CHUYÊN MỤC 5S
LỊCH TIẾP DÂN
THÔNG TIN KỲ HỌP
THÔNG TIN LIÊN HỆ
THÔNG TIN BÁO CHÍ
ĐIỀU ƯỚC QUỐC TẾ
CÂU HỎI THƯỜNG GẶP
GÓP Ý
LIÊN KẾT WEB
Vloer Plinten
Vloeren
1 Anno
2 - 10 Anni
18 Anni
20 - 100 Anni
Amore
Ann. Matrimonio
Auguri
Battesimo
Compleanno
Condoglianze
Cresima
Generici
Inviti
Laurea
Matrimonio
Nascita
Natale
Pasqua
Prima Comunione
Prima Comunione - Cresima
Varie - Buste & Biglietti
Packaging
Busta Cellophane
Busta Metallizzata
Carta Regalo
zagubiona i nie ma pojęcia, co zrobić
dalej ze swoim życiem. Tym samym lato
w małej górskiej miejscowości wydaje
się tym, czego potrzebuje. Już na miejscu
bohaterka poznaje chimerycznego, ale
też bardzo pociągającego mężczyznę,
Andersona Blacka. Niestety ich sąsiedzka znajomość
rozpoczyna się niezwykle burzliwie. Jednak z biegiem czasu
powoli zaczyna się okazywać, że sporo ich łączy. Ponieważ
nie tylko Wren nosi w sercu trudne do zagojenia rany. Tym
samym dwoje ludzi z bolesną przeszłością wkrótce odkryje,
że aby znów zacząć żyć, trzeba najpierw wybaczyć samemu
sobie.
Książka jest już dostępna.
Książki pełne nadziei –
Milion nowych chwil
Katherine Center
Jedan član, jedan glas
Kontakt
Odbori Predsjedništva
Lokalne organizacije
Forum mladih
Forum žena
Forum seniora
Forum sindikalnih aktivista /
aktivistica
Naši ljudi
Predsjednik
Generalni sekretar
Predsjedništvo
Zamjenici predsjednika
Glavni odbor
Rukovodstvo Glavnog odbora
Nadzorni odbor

- - -

Each line in the listing above that includes "Comunione" is to be copied.

Prima Comunione
Prima Comunione - Cresima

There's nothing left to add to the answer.